Breaking down the differences:
* 私は is almost always unnecessary, and the single biggest thing that Japanese learners (at least, those whose native language is English) can do to sound more native is to learn to omit it from our sentences. My first-ever Japanese teacher told us to think of 私は not as “I” but as “as for me...”; this gives you a much better sense of how awkward it is to start every sentence with. It really emphasizes that you’re the person taking the action, as opposed to someone else — which makes sense sometimes (say, if everyone had just been talking about Jill’s plans for the day, and you wanted to change the subject), but it’s not the most neutral way to state the thing, and I think it fails to really illustrate the difference between English and Japanese grammar.
* The にある here is... well, it makes the sentence sound more like it’s saying, “across from the hotel, there is a store”. You’ll hear it more when people are giving directions.
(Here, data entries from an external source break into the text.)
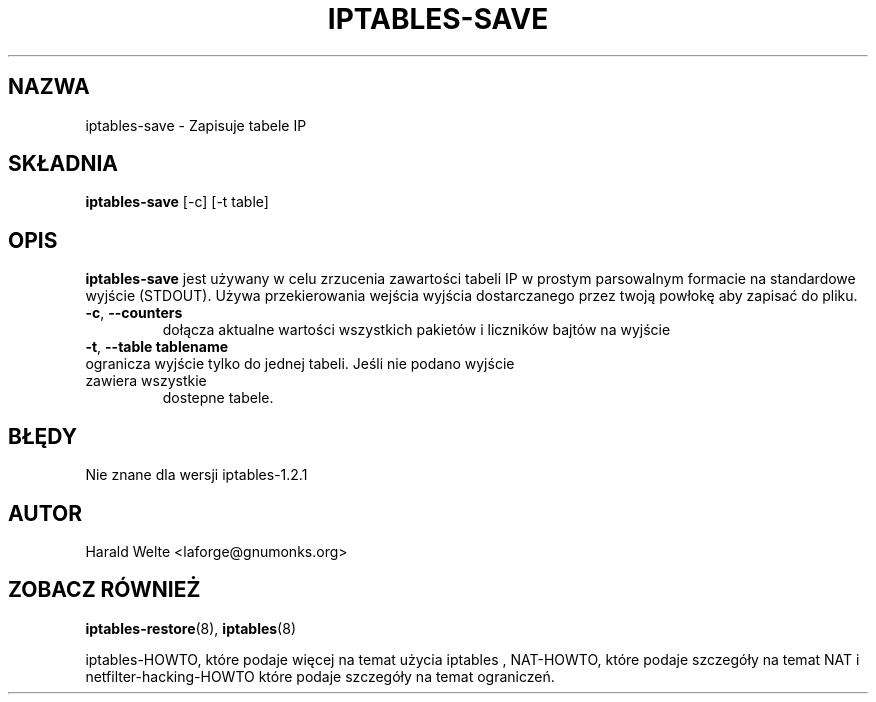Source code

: .TH IPTABLES-SAVE 8 "Jan 04, 2001" "" ""
.\"
.\" Man page written by Harald Welte <laforge@gnumonks.org>
.\" It is based on the iptables man page.
.\"
.\"	This program is free software; you can redistribute it and/or modify
.\"	it under the terms of the GNU General Public License as published by
.\"	the Free Software Foundation; either version 2 of the License, or
.\"	(at your option) any later version.
.\"
.\"	This program is distributed in the hope that it will be useful,
.\"	but WITHOUT ANY WARRANTY; without even the implied warranty of
.\"	MERCHANTABILITY or FITNESS FOR A PARTICULAR PURPOSE.  See the
.\"	GNU General Public License for more details.
.\"
.\"	You should have received a copy of the GNU General Public License
.\"	along with this program; if not, write to the Free Software
.\"	Foundation, Inc., 675 Mass Ave, Cambridge, MA 02139, USA.
.\"
.\"
.SH NAZWA
iptables-save \- Zapisuje tabele IP
.SH SKŁADNIA
.BR "iptables-save " "[-c] [-t table]"
.br
.SH OPIS
.PP
.B iptables-save
jest używany w celu zrzucenia zawartości tabeli IP w prostym parsowalnym formacie
na standardowe wyjście (STDOUT). Używa przekierowania wejścia wyjścia dostarczanego przez twoją powłokę aby zapisać do pliku.
.TP
\fB\-c\fR, \fB\-\-counters\fR
dołącza aktualne wartości wszystkich pakietów i liczników bajtów na wyjście
.TP
\fB\-t\fR, \fB\-\-table\fR \fBtablename\fR
.TP
ogranicza wyjście tylko do jednej tabeli. Jeśli nie podano wyjście zawiera wszystkie
dostepne tabele.
.SH BŁĘDY
Nie znane dla wersji iptables-1.2.1
.SH AUTOR
Harald Welte <laforge@gnumonks.org>
.SH ZOBACZ RÓWNIEŻ
.BR iptables-restore "(8), " iptables "(8) "
.PP
iptables-HOWTO, które podaje więcej na temat użycia iptables , NAT-HOWTO,
które podaje szczegóły na temat NAT i netfilter-hacking-HOWTO które podaje szczegóły
na temat ograniczeń.
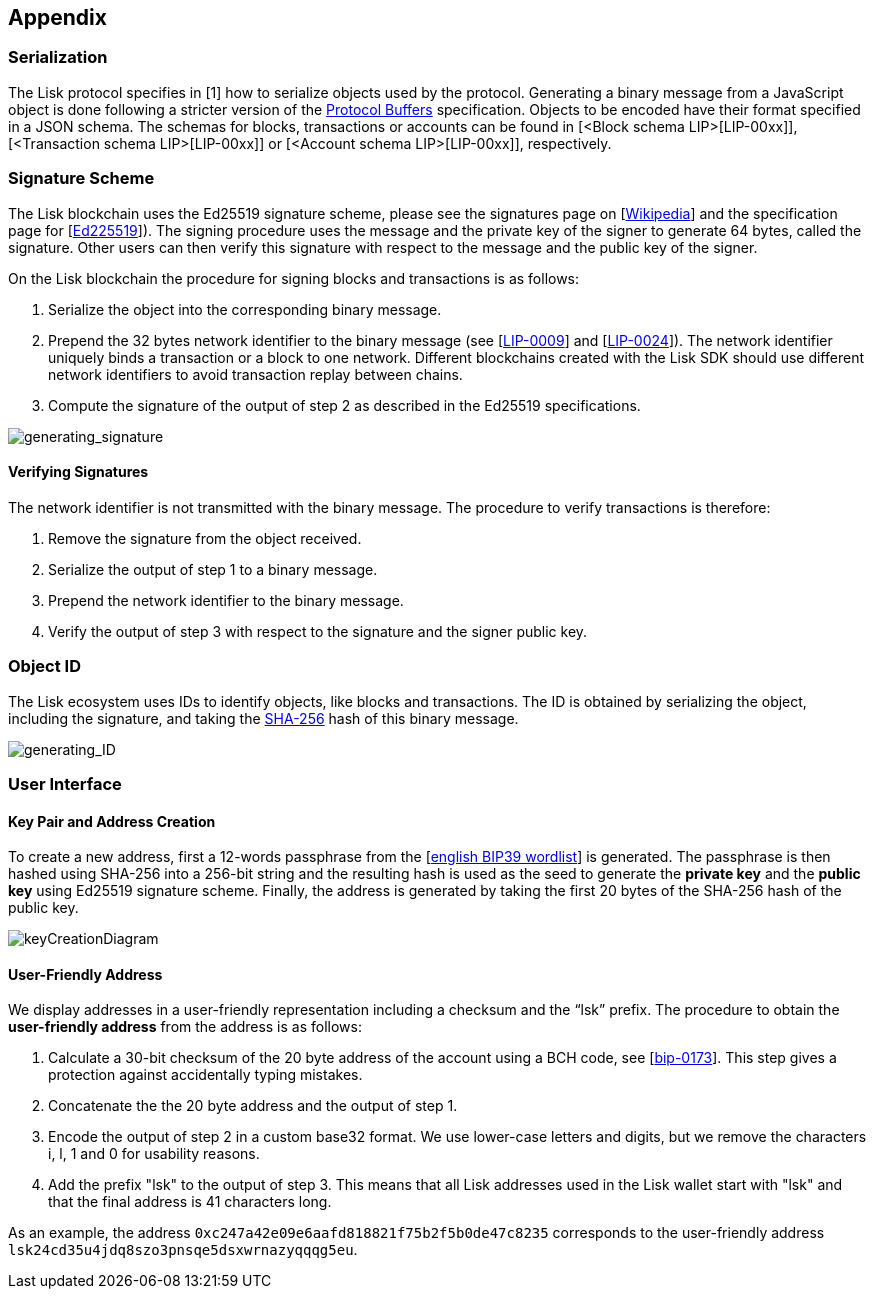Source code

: == Appendix


=== [#index-serialization-1]#Serialization#
The Lisk protocol specifies in [1] how to serialize objects used by the protocol. Generating a binary message from a JavaScript object is done following a stricter version of the https://developers.google.com/protocol-buffers/docs/encoding[Protocol Buffers] specification. Objects to be encoded have their format specified in a JSON schema. The schemas for blocks, transactions or accounts can be found in [<Block schema LIP>[LIP-00xx]], [<Transaction schema LIP>[LIP-00xx]] or [<Account schema LIP>[LIP-00xx]], respectively.


=== Signature Scheme
The Lisk blockchain uses the Ed25519 signature scheme, please see the signatures page on [https://en.wikipedia.org/wiki/Digital_signature[Wikipedia]] and the specification page for [https://ed25519.cr.yp.to/[Ed225519]]). The signing procedure uses the message and the private key of the signer to generate 64 bytes, called the signature. Other users can then verify this signature with respect to the message and the public key of the signer.

On the Lisk blockchain the procedure for signing blocks and transactions is as follows:

. Serialize the object into the corresponding binary message.
. Prepend the 32 bytes network identifier to the binary message (see [https://github.com/LiskHQ/lips/blob/master/proposals/lip-0009.md#specification[LIP-0009]] and [https://github.com/LiskHQ/lips/blob/master/proposals/lip-0024.md#update-to-the-block-header-signing-procedure[LIP-0024]]). The network identifier  uniquely binds a transaction or a block to one network. Different blockchains created with the Lisk SDK should use different network identifiers to avoid transaction replay between chains.
. Compute the signature of the output of step 2 as described in the Ed25519 specifications.

image::../assets/images/generating_signature.png[generating_signature]

==== Verifying Signatures
The network identifier is not transmitted with the binary message. The procedure to verify transactions is therefore:

. Remove the signature from the object received.
. Serialize the output of step 1 to a binary message.
. Prepend the network identifier to the binary message.
. Verify the output of step 3 with respect to the signature and the signer public key.


=== Object ID
The Lisk ecosystem uses IDs to identify objects, like blocks and transactions. The ID is obtained by serializing the object, including the signature, and taking the https://en.wikipedia.org/wiki/SHA-2[SHA-256] hash of this binary message.

image::../assets/images/generating_ID.png[generating_ID]


=== User Interface


==== Key Pair and Address Creation
To create a new address, first a 12-words passphrase from the [https://github.com/bitcoin/bips/blob/master/bip-0039/english.txt[english BIP39 wordlist]] is generated. The passphrase is then hashed using SHA-256 into a 256-bit string and the resulting hash is used as the seed to generate the [#index-private_key-1]#*private key*# and the [#index-public_key-1]#*public key*# using Ed25519 signature scheme. Finally, the [#index-address-1]#address# is generated by taking the first 20 bytes of the SHA-256 hash of the public key.

image::../assets/images/InfographicsV1/Infographic4.png[keyCreationDiagram]


==== User-Friendly Address
We display addresses in a user-friendly representation including a checksum and the “lsk” prefix. The procedure to obtain the [#index-user_friendly_address-1]#*user-friendly address*# from the address is as follows:

. Calculate a 30-bit checksum of the 20 byte address of the account using a BCH code, see [https://github.com/bitcoin/bips/blob/master/bip-0173.mediawiki[bip-0173]]. This step gives a protection against accidentally typing mistakes.
. Concatenate the the 20 byte address and the output of step 1.
. Encode the output of step 2 in a custom base32 format. We use lower-case letters and digits, but we remove the characters i, l, 1 and 0 for usability reasons.
. Add the prefix "lsk" to the output of step 3. This means that all Lisk addresses used in the Lisk wallet start with "lsk" and that the final address is 41 characters long. 

As an example, the address `0xc247a42e09e6aafd818821f75b2f5b0de47c8235` corresponds to the user-friendly address `lsk24cd35u4jdq8szo3pnsqe5dsxwrnazyqqqg5eu`.



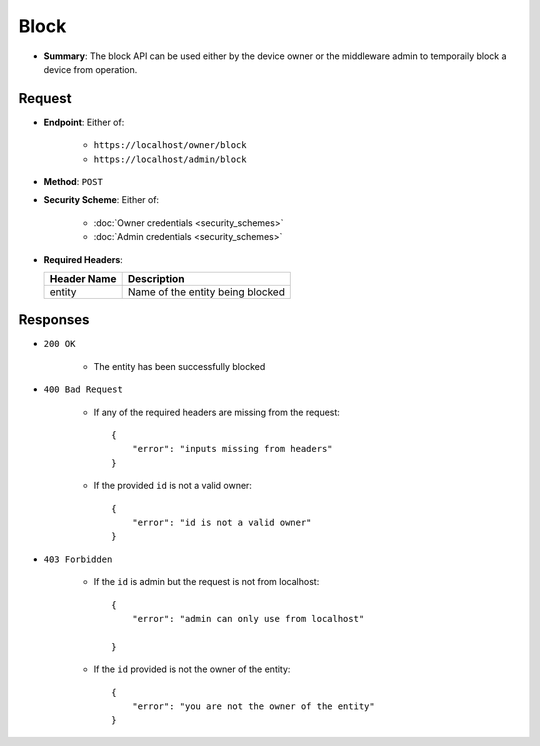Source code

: Block 
=====

* **Summary**: The block API can be used either by the device owner or the middleware admin to temporaily block a device from operation. 

Request
^^^^^^^

* **Endpoint**: Either of:
    
    - ``https://localhost/owner/block``
    - ``https://localhost/admin/block``

* **Method**: ``POST``

* **Security Scheme**: Either of:

    - :doc:`Owner credentials <security_schemes>` 
    - :doc:`Admin credentials <security_schemes>` 

* **Required Headers**:

  +-----------------+-------------------------------------+
  |   Header Name   |      Description                    |
  +=================+=====================================+
  |     entity      |  Name of the entity being blocked   |
  +-----------------+-------------------------------------+


Responses
^^^^^^^^^

* ``200 OK``

    - The entity has been successfully blocked 
    
* ``400 Bad Request`` 
    
    - If any of the required headers are missing from the request::

	{
	    "error": "inputs missing from headers"
	}

    - If the provided ``id`` is not a valid owner::

	{
	    "error": "id is not a valid owner"
	}
	
* ``403 Forbidden``

    - If the ``id`` is admin but the request is not from localhost::

	{
	    "error": "admin can only use from localhost"

	}

    - If the ``id`` provided is not the owner of the entity::

	{
	    "error": "you are not the owner of the entity"
	}
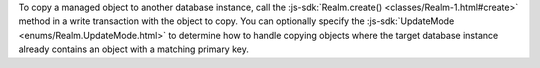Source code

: To copy a managed object to another database instance, call the
:js-sdk:`Realm.create() <classes/Realm-1.html#create>` method in a write
transaction with the object to copy. You can optionally specify the
:js-sdk:`UpdateMode <enums/Realm.UpdateMode.html>` to determine how to handle
copying objects where the target database instance already contains an object
with a matching primary key.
That’s not what this sentence is doing, of course; the fact that the store is across from the hotel is a more incidental detail. Thus, ホテルの向かい店 is more natural.
* 着てみたい is... fine. (Literally it means “I want to try wearing/putting on <something>”.) But 試着 is a very common する verb. (試着室 is ‘fitting room’.)
Now, I don’t know, maybe the person who put this together was really trying to provide every single part of the English sentence in the Japanese counterpart. But even then I think I would have done
I want to try on a suit I saw in a shop across the street from the hotel.
(私、)ホテルの向かいの店で見たスーツを試着したい。